SET OF TASKS ▸
1. Summarize the passage on The Good Manners in two sentences.
2. According to the passage on The Good Manners, who wrote the film's music?
======== PASSAGE SHOWN
- Theatrical release poster
- Spanish: La buena letra
- Directed by: Celia Rico Clavellino
- Screenplay by: Celia Rico Clavellino
- Based on: La buena letra by Rafael Chirbes
- Produced by: Fernando Bovaira
- Starring: Loreto Mauleón; Enric Auquer Sardà; Roger Casamajor; Ana Rujas;
- Cinematography: Sara Gallego
- Edited by: Andrés Gil
- Music by: Marina Alcantud
- Production companies: Misent Producciones; MOD Producciones; Arcadia Motion Pictures;
- Distributed by: Caramel Films
- Release dates: 15 March 2025 (Málaga); 30 April 2025 (Spain);
- Country: Spain
- Languages: Spanish; Catalan;

= The Good Manners =

The Good Manners (La buena letra), also known as The Good Handwriting, is a 2025 Spanish historical drama film written and directed by Celia Rico Clavellino based on the novel by Rafael Chirbes. It stars Loreto Mauleón, Enric Auquer, Roger Casamajor, and Ana Rujas.
================
======== GIVEN DATA
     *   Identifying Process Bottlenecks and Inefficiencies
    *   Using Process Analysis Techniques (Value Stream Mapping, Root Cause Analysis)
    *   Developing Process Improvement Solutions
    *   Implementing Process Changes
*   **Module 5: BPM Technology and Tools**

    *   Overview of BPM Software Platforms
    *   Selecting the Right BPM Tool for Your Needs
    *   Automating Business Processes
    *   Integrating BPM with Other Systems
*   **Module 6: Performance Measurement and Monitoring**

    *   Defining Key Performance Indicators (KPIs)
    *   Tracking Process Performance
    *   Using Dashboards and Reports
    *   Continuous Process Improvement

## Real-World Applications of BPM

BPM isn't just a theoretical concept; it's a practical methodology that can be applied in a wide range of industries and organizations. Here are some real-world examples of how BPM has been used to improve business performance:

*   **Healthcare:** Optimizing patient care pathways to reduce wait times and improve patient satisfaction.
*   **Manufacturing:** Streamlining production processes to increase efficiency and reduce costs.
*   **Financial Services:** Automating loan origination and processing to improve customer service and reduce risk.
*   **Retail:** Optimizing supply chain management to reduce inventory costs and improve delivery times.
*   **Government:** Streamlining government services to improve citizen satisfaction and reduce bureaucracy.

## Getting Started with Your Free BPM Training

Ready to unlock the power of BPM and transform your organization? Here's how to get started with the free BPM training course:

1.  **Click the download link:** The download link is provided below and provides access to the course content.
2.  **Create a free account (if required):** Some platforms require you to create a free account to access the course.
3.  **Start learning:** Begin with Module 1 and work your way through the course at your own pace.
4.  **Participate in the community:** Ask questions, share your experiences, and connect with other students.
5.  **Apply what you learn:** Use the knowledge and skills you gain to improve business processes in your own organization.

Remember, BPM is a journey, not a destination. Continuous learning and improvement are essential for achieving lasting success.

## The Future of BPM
================
======== GIVEN DATA
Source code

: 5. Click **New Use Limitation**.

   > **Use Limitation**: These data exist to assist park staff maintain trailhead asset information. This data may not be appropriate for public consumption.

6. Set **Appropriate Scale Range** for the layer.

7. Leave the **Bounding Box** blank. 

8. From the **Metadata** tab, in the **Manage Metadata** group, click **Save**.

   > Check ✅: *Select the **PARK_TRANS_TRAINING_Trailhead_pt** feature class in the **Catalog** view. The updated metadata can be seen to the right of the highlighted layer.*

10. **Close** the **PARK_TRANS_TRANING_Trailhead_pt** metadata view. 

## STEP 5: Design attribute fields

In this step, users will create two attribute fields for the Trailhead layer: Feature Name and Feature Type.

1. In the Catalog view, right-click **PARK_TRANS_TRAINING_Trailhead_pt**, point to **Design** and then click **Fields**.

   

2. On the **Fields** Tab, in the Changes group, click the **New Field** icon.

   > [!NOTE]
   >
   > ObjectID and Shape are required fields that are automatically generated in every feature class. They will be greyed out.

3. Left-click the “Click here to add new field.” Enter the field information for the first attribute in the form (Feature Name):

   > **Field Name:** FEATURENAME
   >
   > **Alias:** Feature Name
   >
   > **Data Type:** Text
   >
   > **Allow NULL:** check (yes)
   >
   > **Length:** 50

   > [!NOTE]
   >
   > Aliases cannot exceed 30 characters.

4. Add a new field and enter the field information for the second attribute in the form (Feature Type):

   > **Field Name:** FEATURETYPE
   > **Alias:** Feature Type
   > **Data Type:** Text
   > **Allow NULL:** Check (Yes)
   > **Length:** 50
================
OUTPUTS BY TASK ▸
1. The Good Manners (La buena letra), also known as The Good Handwriting, is a 2025 Spanish historical drama film written and directed by Celia Rico Clavellino, based on the novel by Rafael Chirbes. Its stars are Loreto Mauleón, Enric Auquer, Roger Casamajor, and Ana Rujas.

2. Marina Alcantud.